Executives and boards can do the following to support equity leaders more effectively:

  • Give equity leaders what they need. Provide adequate resourcing. Work with them to create clear, specific, realistic (and yet ambitious) objectives. 
  • Act with your specific environment in mind. Diversity, equity, and inclusion may mean different things in different settings. In parts of the U.S., this may mean engaging Indigenous or immigrant populations. In some places it may mean outreach to rural populations. In many cases, it will involve addressing racial or gender bias. Using data to identify differences in outcomes and system performance will guide where to focus your efforts. 
  • Focus on culture, not just diversity. At IHI, like many organizations, our initial equity focus was on increasing staff diversity. We learned very quickly that diversity without creating a culture of equity, belonging, and inclusion often leads to considerable disillusionment and frustration. 
  • Understand that filling one position is not enough. No one leader can be expected to take on such a huge challenge. Instead, build and sustain a diverse, inclusive, and thriving health care workforce that is equipped to advance racial justice and health equity for patients, communities, and staff.
  • Stay the course. Continue to exhibit the courage necessary to support a workforce that can tackle the problems of our future. Solving those problems requires a diverse, equitable, and inclusive work environment.

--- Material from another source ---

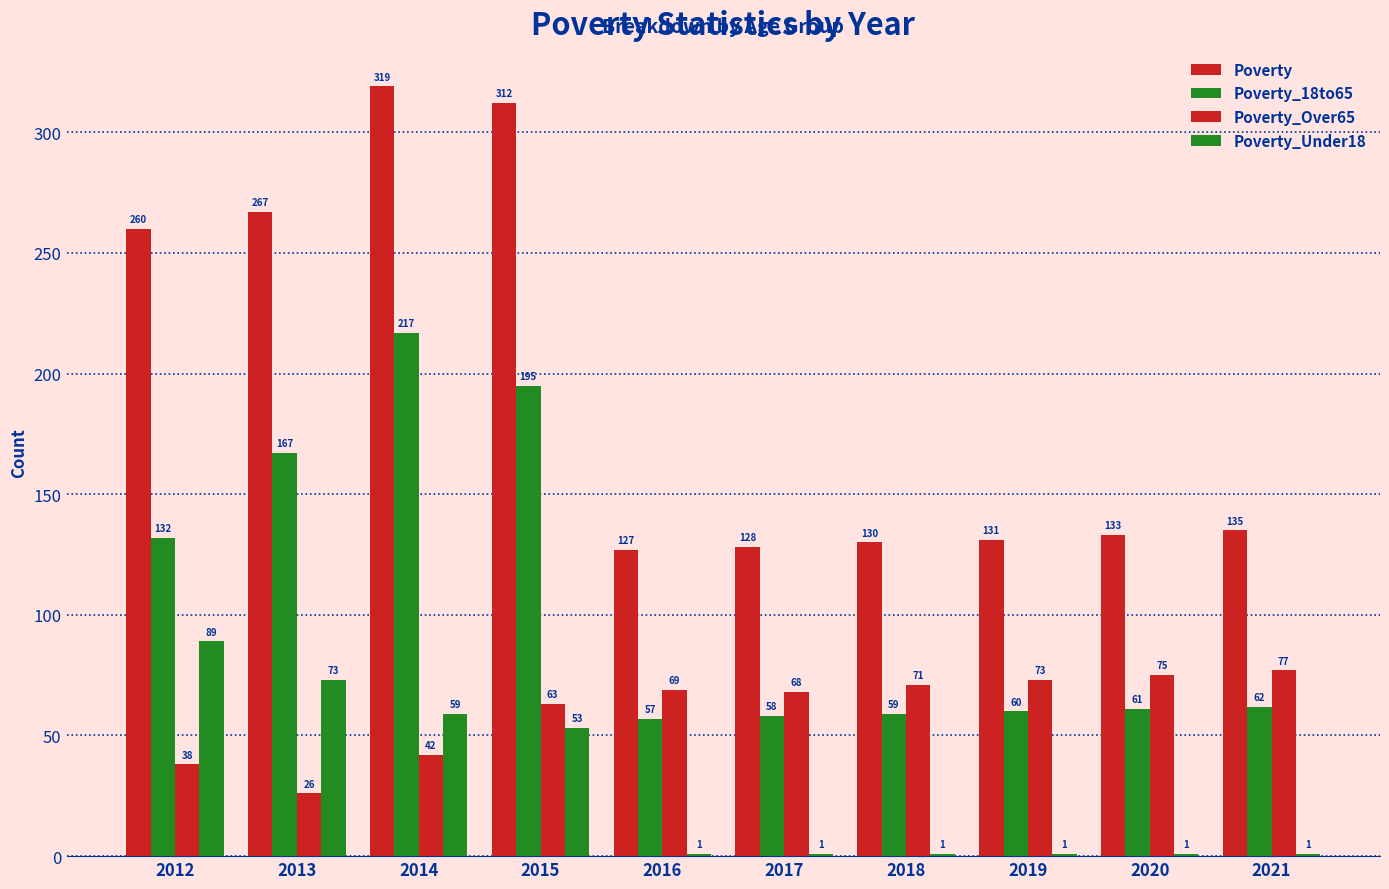

How many groups of bars are there?

10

Joining initiatives like the Rise to Health Coalition will support actions like those listed above. The first step is as simple as signing up, followed by other “starter” actions and activities that will help individuals and organizations progress in their journey. The Rise to Health Coalition will release additional actions and activities over time.

Now is the time to commit or recommit ourselves to improving health equity and to do so in partnership with others who share a vision of a more equitable, just, and fair health ecosystem. Together, we can create health care that cares for all of us.